Non era accaduto nulla. Nulla! Nulla! mentre appoggiava la testa contro le ginocchia della signora Ramsay. E tuttavia sapeva che conoscenza e saggezza erano custodite nel cuore della signora Ramsay. Come era dunque possibile, si era chiesta, conoscere questa o quella cosa degli altri, rigorosamente sigillati quali erano? Come un’ape, attirata da una dolcezza o un’asprezza nell’aria inafferrabile al tocco o al gusto, la gente non abbandonava mai l’alveare a forma di cupola, percorreva da sola le distese d’aria sui paesi del mondo, e poi tornava a visitare gli alveari con i loro mormorii e i loro movimenti; gli alveari che erano le persone. La signora Ramsay si era alzata. Lily si era alzata. 

La signora Ramsay era uscita.
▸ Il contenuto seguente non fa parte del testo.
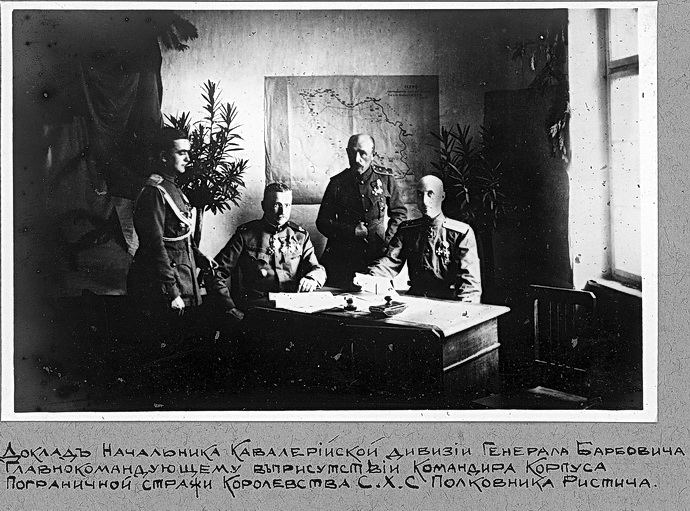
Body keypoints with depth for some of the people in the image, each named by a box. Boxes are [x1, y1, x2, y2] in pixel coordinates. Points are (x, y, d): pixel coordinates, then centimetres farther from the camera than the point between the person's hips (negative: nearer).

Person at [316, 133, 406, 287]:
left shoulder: (385, 180, 5)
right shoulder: (337, 183, 5)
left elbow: (400, 213, 12)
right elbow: (323, 222, 6)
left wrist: (387, 239, -3)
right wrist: (351, 231, -7)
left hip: (378, 255, 0)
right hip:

Per giorni e giorni aleggiò attorno a lei, come si avverte dopo un sogno un sottile mutamento nella persona che si è sognata, più vivido di qualsiasi cosa dicesse, il suono di un mormorio, e quando sedeva nella poltrona di giunco nel vano della finestra del salotto, agli occhi di Lily aveva una forma augusta; la forma di una cupola. 

Il raggio dello sguardo seguì la traiettoria dello sguardo di Bankes fino alla signora Ramsay che sedeva là a leggere con James alle ginocchia. Ma ora mentre lei ancora guardava, Bankes aveva smesso.